Há divergência entre os 11 magistrados sobre alguns pontos do tema – como delimitação de quantidade para diferenciar traficantes de usuários e a inclusão de todas as drogas no debate, como defendem muitos especialistas –, o que levou à suspensão do processo, a pedido do ministro Teori Zavascki. O julgamento analisa o caso de Francisco Benedito da Silva, flagrado com três gramas de maconha dentro da cela de um presídio onde cumpria pena, e sua sentença será usada para pautar futuros processos do gênero no País.
A meta dos parlamentares contrários à descriminalização é entregar o abaixo-assinado com as 2 milhões de assinaturas, junto do parecer explicando seu posicionamento, antes da retomada do julgamento.
Em teoria, sem prisão
A atual legislação sobre drogas, especificada na Lei nº 11.343, de 2006, teoricamente deixou de punir usuários com prisão, mas manteve o uso de drogas criminalizado. Hoje, pessoas flagradas com algum entorpecente ilícito enfrentam penas alternativas que vão de cinco a dez meses de prestação de serviços à comunidade.

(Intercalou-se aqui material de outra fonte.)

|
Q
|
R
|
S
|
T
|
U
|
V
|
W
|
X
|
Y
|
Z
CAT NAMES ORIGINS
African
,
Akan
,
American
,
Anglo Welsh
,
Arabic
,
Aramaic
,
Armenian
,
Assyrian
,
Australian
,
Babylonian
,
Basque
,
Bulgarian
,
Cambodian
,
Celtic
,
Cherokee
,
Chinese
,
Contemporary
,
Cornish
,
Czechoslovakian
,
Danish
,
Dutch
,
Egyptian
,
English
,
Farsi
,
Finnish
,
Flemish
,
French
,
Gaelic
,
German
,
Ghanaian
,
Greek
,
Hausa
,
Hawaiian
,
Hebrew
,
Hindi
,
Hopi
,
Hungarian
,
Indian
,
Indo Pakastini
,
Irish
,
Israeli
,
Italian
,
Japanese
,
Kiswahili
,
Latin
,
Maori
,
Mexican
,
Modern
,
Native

Apesar disso, muitos especialistas apontam que o fato de o texto não especificar uma quantidade para diferenciar traficantes de usuários levou a uma explosão de prisões de consumidores por tráfico de drogas, habitualmente pessoas de classes mais pobres. Isso porque, sem um texto claro sobre quem poderia ser um ou outro, a decisão acaba ficando nas mãos de policiais, delegados e juízes, que acabam por fazê-lo com base em suas convicções e ideologias.
Levantamento do Instituto Sou da Paz em parceria com o Núcleo de Estudos da Violência da Universidade de São Paulo (NEV-USP) mostra que 67,7% dos encarcerados por tráfico de maconha nas prisões do País foram flagrados com posse de menos de 100 gramas da droga, sendo 14% deles com quantidade inferior a 10 gramas – algo em torno de dez cigarros.
Integrantes do Fórum Brasileiro de Segurança Pública creditam justamente à lei atual a explosão do número de presos no Brasil, como mostra a 9ª edição do Anuário da Segurança Pública, divulgada no mês passado – saltou de 90 mil, em 1990, para mais de 600 mil, em 2014. Hoje, 25% dos encarcerados do sistema penitenciário cumprem pena por tráfico – apenas 8%, por homicídio.
"As polícias passaram a enquadrar esses usuários das periferias como traficantes, e isso levou ao crescimento exponencial dessas pessoas na cadeia, já que são elas os alvos preferenciais das PMs todos os dias em seus bairros ", analisa Rodrigo Ghiringhelli de Azevedo, sociólogo e professor da Pontifícia Universidade Católica (PUC) do Rio Grande do Sul. “Mesmo que alguns falem o contrário, está mais do que claro que a forma atual como lidamos com o problema da droga está superada. Temos de mudar a abordagem. Criar padrões concretos para diferenciar o traficante do usuário.”
A proposta de se delimitar essas quantias como uma forma de reduzir danos tem sido aplicada em muitos países nos últimos anos, como Portugal, Canadá, Espanha, e, mais próximos ao Brasil, Argentina e Uruguai. Baseado nessas experiências, o ministro Barroso pediu no julgamento a padronização de 25 gramas e/ou seis plantas fêmeas de maconha para definir o usuário.
Mas, com um texto que pede a internação compulsória do usuário e o aumento das penas a cumprir, o Projeto de Lei 7663/2010 não prevê tais diferenciações.
“Como, hoje, usar drogas é um crime, se a pessoa é pega com alguma, há um constrangimento, porque ela terá de cumprir penas. Agora, se deixar de ser crime, ela vai levar para escola, compartilhar em casa, no bar, não vai ter problema nenhum. E quem vai dar conta disso? O tráfico, com toda a sua violência, que dará seu jeito para só carregar quantidades pequenas e não ser punido. Ninguém mais vai ser preso”, discursa Terra, que tem um plano B para o caso de o STF definir pela descriminalização.
“Talvez seja o caso de elaborar uma Proposta de Emenda Constitucional (PEC) para derrubar essa tese... Por enquanto, sigo confiando no Supremo.